The Recovery and Resilience Fund | IE School of Global Public Affairs

An evening of conversation on the agreement to unlock de EU Recovery Fund.

The European response to the pandemic crisis has been very decisive: despite the health and economic crisis and great uncertainty, Europe has been able to come together, rise to the challenge and sign “a historic agreement”. This was the shared opinion of the panelists at an online session hosted this Thursday by the Transatlantic Relations Initiative of IE School of Global and Public Affairs and the Observatory of the European Union (EU).

Paz Guzmán, Senior Expert at the Recovery and Resilience Task Force, EU Commission, and Sergio Cuesta, Deputy Director and Vice Sherpa, Department for the European Union, Cabinet for the President (Spain), were the guest speakers at this webinar, moderated by Salvador Llaudes, Co-chair of the Observatory on the European Union.

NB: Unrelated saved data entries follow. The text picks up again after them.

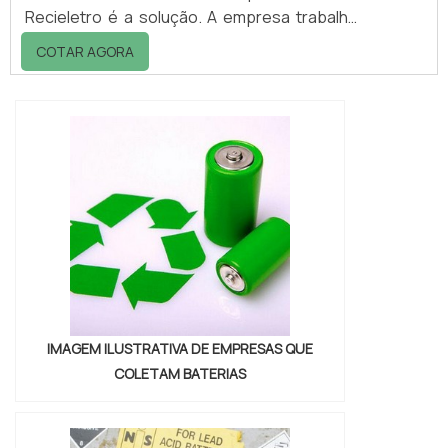
Recieletro é a solução. A empresa trabalha
com coleta de eletrônicos, entre outros,
COTAR AGORA
despendendo o que há de melhor no
mercado para os clientes. Tudo isso só é
possível graças ao time de profissionais
especializados e as instalações de alto
padrão.DETALHES SOBRE O
FUNCIONAMENTO DA EMPRESAAinda
focando em reciclagem de l...
IMAGEM ILUSTRATIVA DE EMPRESAS QUE
COLETAM BATERIAS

Once the pandemic hit Europe, the negotiations started almost immediately, spearheaded by Spain, they agreed. Paz Guzmán Caso de los Cobos, who is an economic advisor at the Representation of the European Commission in Spain and has provided policy advice to governments and international organizations, also pointed out that Spain has played a “prominent role in shaping the European debate around the funds.”

In addition, Sergio Costa underlined the capacity of the EU to face the challenge and was confident in the capacity of the countries to absorb all these grants and transform their economies. “We tried to get out of this difficult situation and the way we chose was to stick together and change the framework.”

They reminded the audience that COVID-19 was not on the EU’s agenda. The main 2020 events were the United States election and the EU budget – the Multiannual Financial Framework. “The MFF negotiations had started months before the pandemic hit Europe. There was no agreement at the time on the seven-year budget. What we have achieved today would have been unthinkable back then”, explained Paz Guzmán, who is also Co-Chair of the Observatory on the EU.

“It was a historic agreement, it was not any conventional approach. The way we are going to raise this money is a revolution from a finance perspective.”

Paz Guzmán de los Cobos

The three experts analyzed how the implementation of the agreements will take place and to what extent this chapter will shape the future of the EU. The new Fund, which will provide an unprecedented financial injection in EU economies, should help not only with the recovery, but also to transform the European economies, to boost the green transition and the digital transformation, and to make our societies more resilient, Sergio Costa highlighted.

“It is a challenge in itself to be able to use this money effectively and to make the most of it”, he considered. “There are 60 billion in grants and 80 billion in loans in the next year and 100% must be allocated by 2023,” he said.

In his opinion, this represents a huge opportunity for member countries: “This COVID crisis, one which affects health, society, politics, and the economy, can also turn into an opportunity, as the Funds have proven, to come together and maximize these available resources.”

Regarding the Spanish strategy, Costa indicated that there are ten policies that reflect four axes that coincide with the objectives of the European Union: the ecological transition towards a decarbonized economy, the digital transformation, social and territorial cohesion, and gender equality. “This is where the money can be put to very good use,” he concluded.